Europeans, especially Germans, are famous for their Jew-hatred in the 1930s and early 1940s, culminating in the death camp system run by the Nazis and their collaborators. (Remember that the original German goal was a Jew-free Europe to be achieved via expulsion and expropriation, similar to what the Muslim/Arab nations achieved after 1948, and the death camp idea was conceived after expulsion proved impractical due to other countries’ refusal to accept Jews (to keep the Arabs happy, the British wouldn’t allow Jews expelled by the Germans to move to Mandatory Palestine, for example).)

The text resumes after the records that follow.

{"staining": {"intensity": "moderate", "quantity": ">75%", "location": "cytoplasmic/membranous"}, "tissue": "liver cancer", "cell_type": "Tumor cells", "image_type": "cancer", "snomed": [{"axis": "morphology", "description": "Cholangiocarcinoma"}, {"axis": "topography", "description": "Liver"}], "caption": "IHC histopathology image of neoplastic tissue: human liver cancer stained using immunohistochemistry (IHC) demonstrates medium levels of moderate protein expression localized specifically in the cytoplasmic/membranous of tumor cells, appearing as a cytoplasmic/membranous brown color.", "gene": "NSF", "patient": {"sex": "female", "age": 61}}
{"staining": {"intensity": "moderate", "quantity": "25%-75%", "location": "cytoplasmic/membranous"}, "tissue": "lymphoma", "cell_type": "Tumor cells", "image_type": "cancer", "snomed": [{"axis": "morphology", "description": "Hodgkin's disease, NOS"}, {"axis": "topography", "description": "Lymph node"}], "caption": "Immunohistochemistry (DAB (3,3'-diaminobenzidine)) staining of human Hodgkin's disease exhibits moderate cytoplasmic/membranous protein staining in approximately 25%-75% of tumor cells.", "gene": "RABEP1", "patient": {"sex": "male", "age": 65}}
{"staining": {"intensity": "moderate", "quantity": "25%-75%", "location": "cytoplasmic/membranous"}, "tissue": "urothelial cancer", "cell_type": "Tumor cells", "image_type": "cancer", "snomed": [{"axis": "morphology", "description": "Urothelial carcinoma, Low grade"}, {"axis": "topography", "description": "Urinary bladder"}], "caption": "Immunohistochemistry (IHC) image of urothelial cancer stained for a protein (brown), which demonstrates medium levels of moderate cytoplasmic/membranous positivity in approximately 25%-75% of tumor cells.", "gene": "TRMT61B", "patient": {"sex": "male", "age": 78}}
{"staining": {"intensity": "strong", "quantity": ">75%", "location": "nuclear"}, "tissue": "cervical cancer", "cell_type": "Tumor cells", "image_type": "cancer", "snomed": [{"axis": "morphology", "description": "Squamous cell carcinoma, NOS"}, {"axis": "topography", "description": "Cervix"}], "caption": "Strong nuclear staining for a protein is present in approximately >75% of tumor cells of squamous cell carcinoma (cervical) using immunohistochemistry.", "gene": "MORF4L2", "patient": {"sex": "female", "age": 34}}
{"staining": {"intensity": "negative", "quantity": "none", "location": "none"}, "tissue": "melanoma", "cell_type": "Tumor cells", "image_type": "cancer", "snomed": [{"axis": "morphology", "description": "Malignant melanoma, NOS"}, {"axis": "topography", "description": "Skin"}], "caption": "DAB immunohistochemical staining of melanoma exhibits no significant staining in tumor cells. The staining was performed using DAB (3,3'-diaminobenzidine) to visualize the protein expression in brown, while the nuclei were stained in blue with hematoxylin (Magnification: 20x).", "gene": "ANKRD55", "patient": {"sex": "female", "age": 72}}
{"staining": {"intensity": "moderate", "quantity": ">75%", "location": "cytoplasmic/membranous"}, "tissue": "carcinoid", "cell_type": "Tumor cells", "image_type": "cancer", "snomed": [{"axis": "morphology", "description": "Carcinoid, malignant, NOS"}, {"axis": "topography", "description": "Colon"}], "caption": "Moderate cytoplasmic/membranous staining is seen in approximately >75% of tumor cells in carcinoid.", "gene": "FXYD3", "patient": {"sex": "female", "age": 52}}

Could it be that today’s progressives in the U.S. and Europe have outdone the 1930s/40s Europeans in Jew-hatred?

Let’s consider a German circa 1933 who was among the 44 percent who voted for the National Socialist German Workers’ Party and its 25-point program (not too different from what today’s politicians promise). Getting 500,000 Jews out of Germany, whose population was 65 million at the time, would deliver a potential personal benefit to the non-Jewish German. The German who supported the Nazi plan to expel Jews might have felt that social cohesion in German society would be improved without a group whose value system was different or at least perceived as different. Such a German would not need to feel any personal animosity towards Jews in order to prefer having Christian Germans as neighbors rather than Jewish Germans. (Similar to today’s Americans who are opposed to low-skill immigration, especially from non-European nations; they might not hate Somalis or wish them any harm, but they don’t want to live in a neighborhood whose culture is imported from Somalia.)

Although only some of the progressives marching in London, New York, San Francisco, etc. will openly say that they want to “end Israel” or that they support the general Palestinian goal of destroying Israel (2021 poll, for example), support for the “Palestinian cause” inevitably is helpful to the majority of Palestinians who have a long-term goal of destroying the Zionist entity and establishing a river-to-the-sea Palestinian nation. In theory, some of the Jews in Israel could return to places where their ancestors lived, e.g., Russia, Poland, etc. But the largest group of Jews in Israel are from Arab/Muslim countries and there is no evidence that the ancestors of their former neighbors in Iran, Iraq, etc. want them back. So the progressives are where the Nazis were in the 1930s. They want to rid the former Ottoman-then-British-ruled areas of the Levant (present-day Israel, Jordan, Syria, Lebanon, Egypt) of Jews, but aren’t particular about how the ridding is accomplished.

A March 29, 2024 example, “Pro-Palestinian protesters disrupt Berkeley City Council meeting, Holocaust remembrance vote: ‘End Israel'” (deplorable Fox News):

Pro-Palestinian protesters interrupted the City Council in Berkeley, California, on Tuesday, shouting “Zionist pigs!” and “End Israel!” during a meeting that included a vote on marking Holocaust Remembrance Day, video of the event shared by the Jewish Community Relations Council showed.

A sticker that a group was handing out on the Berkeley campus, March 14, 2024:

If progressives have the same goal as the Nazis how can they hate Jews more than the Nazis did? The progressives demonstrating in Washington, D.C. and Toronto don’t live in or near Israel and they have no plans to visit the new Palestinian state whose establishment they support (the new Hamas-ruled nation might not be as friendly to the 2SLGBTQQIA+ community as the Queers for Palestine might want for a vacation destination). In other words, the progressive works for the destruction of Israel but would receive no personal benefit via the destruction of Israel. It’s an entirely unselfish Jew-hatred, unlike the Europeans of 90 years ago who had selfish reasons for wanting to live in a less diverse society. One could argue that this selfish desire was irrational (diversity is our strength, after all), but that isn’t relevant to the question of whether the Europeans were doing something that would have an effect on their own lives.